"A man, who started work in 1990, planned an investment for his retirement in 2030 in the following way. On the first day of each year, from 1990 to 2029 inclusive, he is to place £100 in an investment account. The account pays 10% compound interest per annum, and interest is added on the 31st December of each year of the investment. Calculate the value of his investment on 1st January 2030."
I understand that this follows a GP. At the end of 1990, he has $£100(1.1)$, at the end of 1991 he has $£100(1.1)(1.1)=£100(1.1)^2$ and so on till the end of 2029.
I managed to get the answer but wasn't satisfied with my method. Firstly, how do you work out the number of years inclusive, between a particular year and another, at least in an intuitive manner? Also with something like how many days are between 2 dates, or how many terms there are between a part of a series?

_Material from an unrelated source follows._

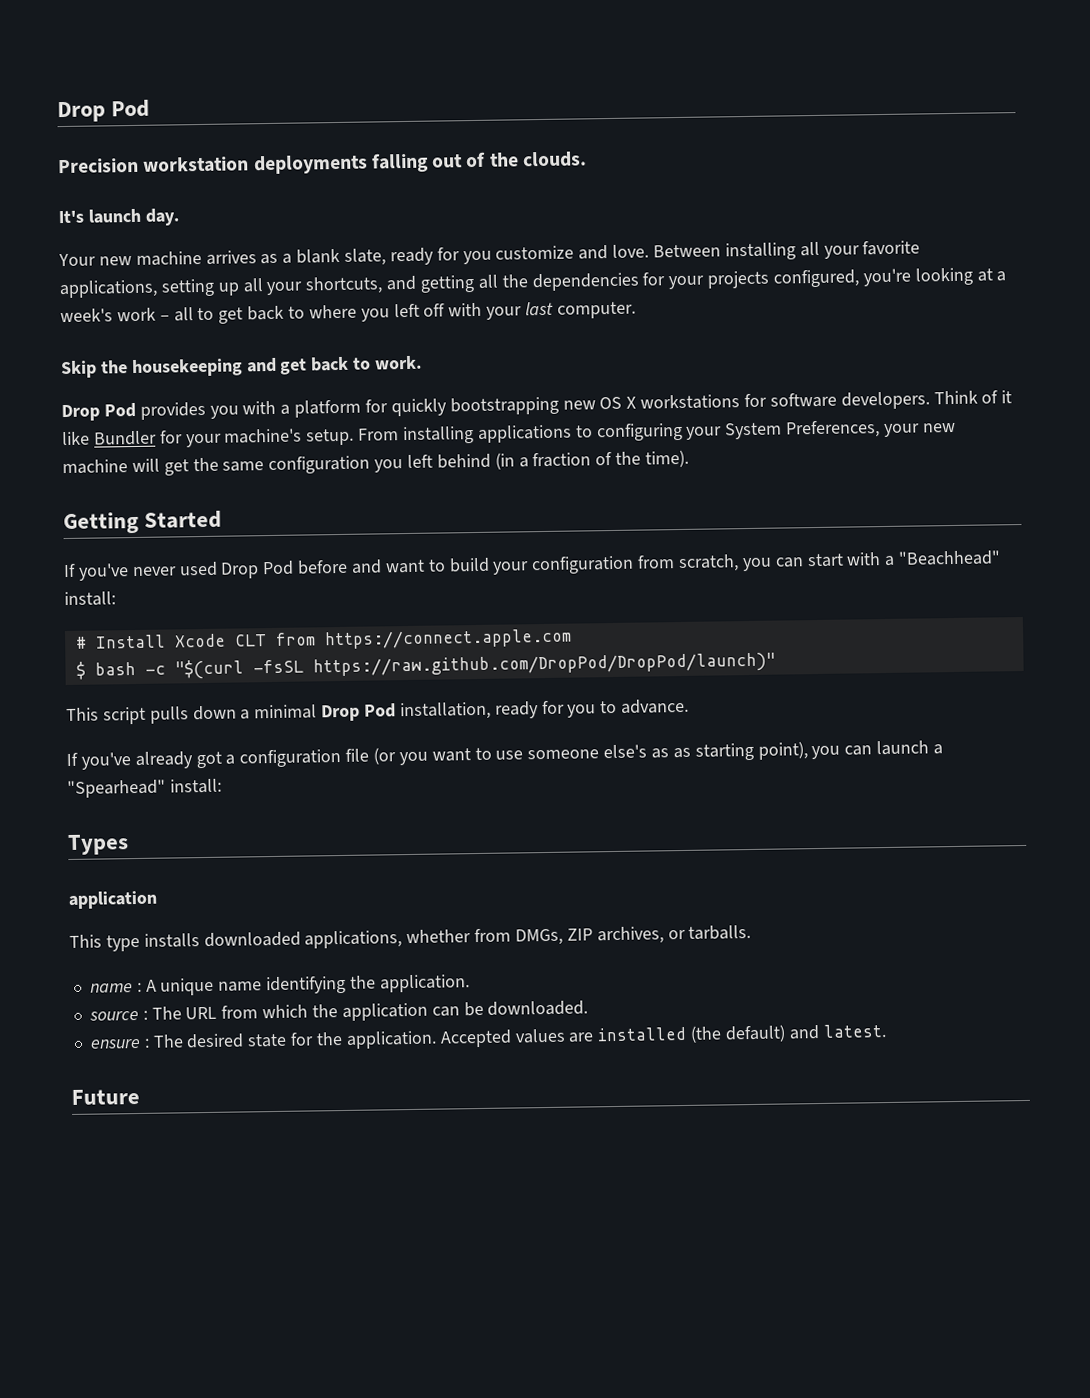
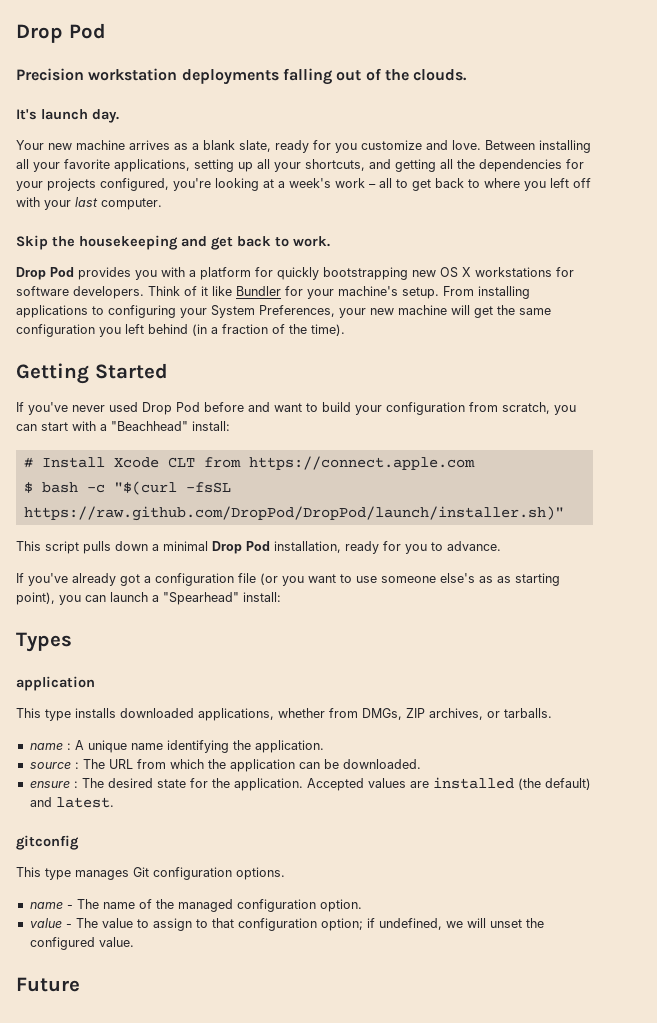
[312,652,776,678] https://raw.github.com/DropPod/DropPod/launch)" -> [23,506,564,521] https://raw.github.com/DropPod/DropPod/launch/installer.sh)"
(886, 1031) none -> [16,835,79,850] [16,867,285,880] [29,899,362,912] [29,918,544,931] [29,937,134,950] // gitconfig // This type manages Git configuration options. // name - The name of the managed configuration option. // value - The value to assign to that configuration option; if undefined, we will unset the configured value.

Also how can I do this in a formulated manner? I had to do this written out with end year 1, end year 2 etc. The regular GP formula doesn't work and I can appreciate why, sort of. Could a formula be used from the start of year 1?
Cheers
Here we want the value of the investment on 31st December 2029, which will be the same as the value on the 1st Jan 2030
So you start with...
On 31st Dec 1990, the value of his investment is $100\times 1.1$
On 31st Dec 1991 the value is $(100\times1.1+100)\times 1.1$
On 31st Dec 1992 the value is $((100\times1.1+100)\times1.1+100)\times 1.1$
This is the same as $100\times1.1(1+1.1+1.1^2)$
Clearly this is a GP with three terms. We can infer that
On 31st Dec 2029 the value is $100\times1.1(1+1.1+1.1^2+...+1.1^{39})$ which is a GP with $40$ terms, so the total is $$100\times1.1\times\frac{1.1^{40}-1}{1.1-1}$$
Note that we can count the number of £100 payments by doing $2029-1990+1$.